On 29 June, the Swedish fleet anchored off Fehmarn. Following reconnaissance carried out by Torstensson, it was revealed that the Danish commander on the island was well prepared and had garrisoned previously constructed redoubts, breastworks, and other fortifications with German mercenaries and peasants. Bombardment from the main fleet was ineffective, as the fleet was too far away. However, the covering fire from Kattan, Smålands Lejon, and Falken caused considerable damage.

By 7 p.m., the Swedes decided to land on the island. The crews on the armed boats were reinforced from the main fleet, and all twelve began rowing toward the shore. The boats were commanded by Richard Clerck. Wishing to attack and overwhelm the landing Swedes, the Danes abandoned their fortifications and rushed toward the beach.

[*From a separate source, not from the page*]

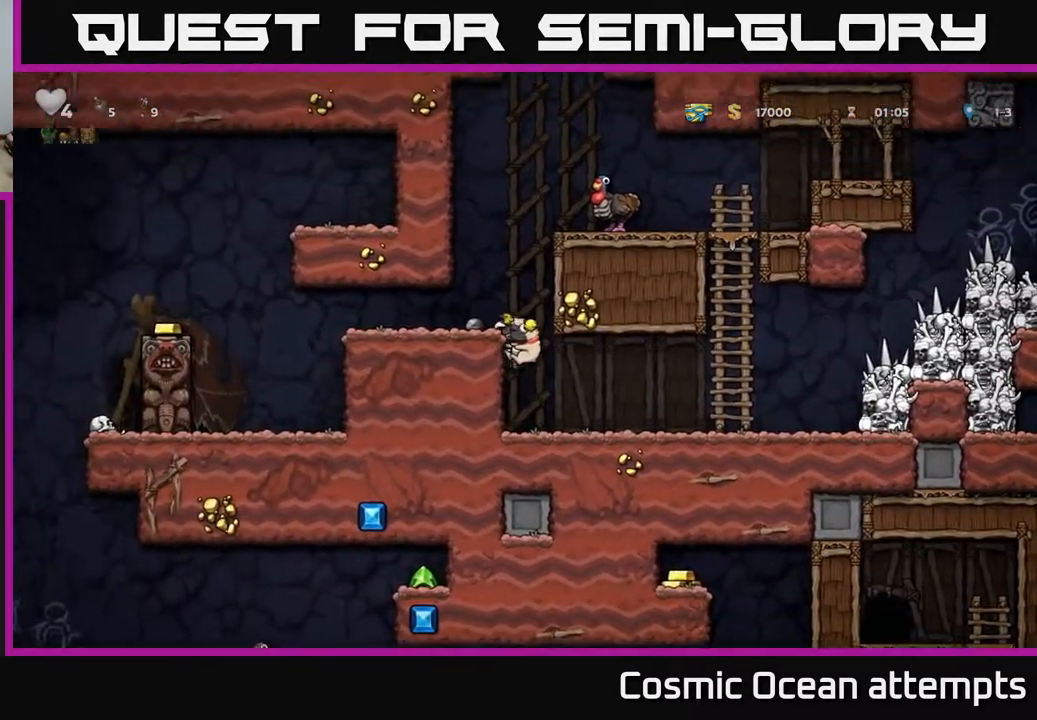
{"buttons": ["DPAD_LEFT"], "right_stick": "center", "events": [[33, "A", "down"], [150, "A", "up"]]}
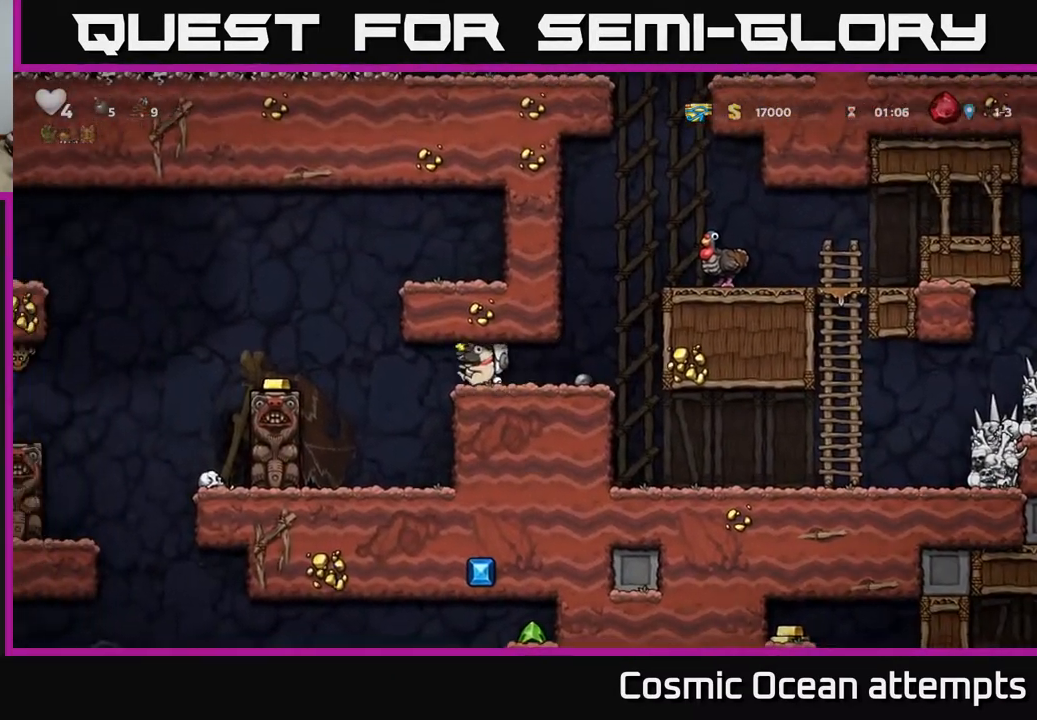
{"buttons": ["DPAD_DOWN"], "right_stick": "center", "events": [[150, "DPAD_LEFT", "up"], [250, "DPAD_RIGHT", "down"], [467, "DPAD_RIGHT", "up"], [483, "DPAD_DOWN", "down"]]}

As the boats had not fired on the Danes, and there was an approaching dusk, the Danes probably did not notice the guns onboard them.

Upon reaching the beach in large numbers, the Danes were dispersed as the armed boats fired on them. Having landed, a brief skirmish broke out between the Swedes and Danes. However, the Danes soon retreated toward either the fortifications or inland. Many of the fleeing Danes were killed, with the peasants suffering especially heavy losses. Nearby fortifications were soon captured by the Swedes, along with several guns and two banners.

Organized resistance against the Swedes was carried out by the local militia, led by David Uckermann and Jürgen Bünger, at the start of the invasion. However, they were quickly defeated, suffering 73 or 75 killed, including Uckermann.

Once ashore with the cavalry the following day, Kaspar Mortaigne pursued the Danes, capturing the fortifications further inland along with the entire island.

== Aftermath ==
Following the collapse of any remaining resistance, the Swedes began pillaging the countryside. According to Conrad Schmalfeldt, to end the pillaging, 20,000 thalers and 1,000 barrels of wheat were paid as tribute to the Swedes by the bailiffs in Gottorp and the local clergy. However, an anonymous source instead attested that it actually amounted to 52,000 thalers and 155 lasts of corn (3,720 barrels).

=== Losses ===
Exact Danish casualties during the invasion are disputed. According to a contemporary letter from Hans Andersson Appelboom to Hugo Grotius from 18 July 1644, the Danes suffered 200 killed and 400 captured. However, another contemporary letter from 6 July, sent by Conrad Schmalfeldt, claimed that more than 400 were captured and that more than 100 were killed. According to Swedish historian Arnold Munthe, 200 German mercenary troops were also compelled to enter Swedish service. By comparison, Swedish casualties were insignificant, consisting of some wounded, including Lieutenant Colonel Willem Philip. Additionally, four men from Torstensson's Life Regiment were killed.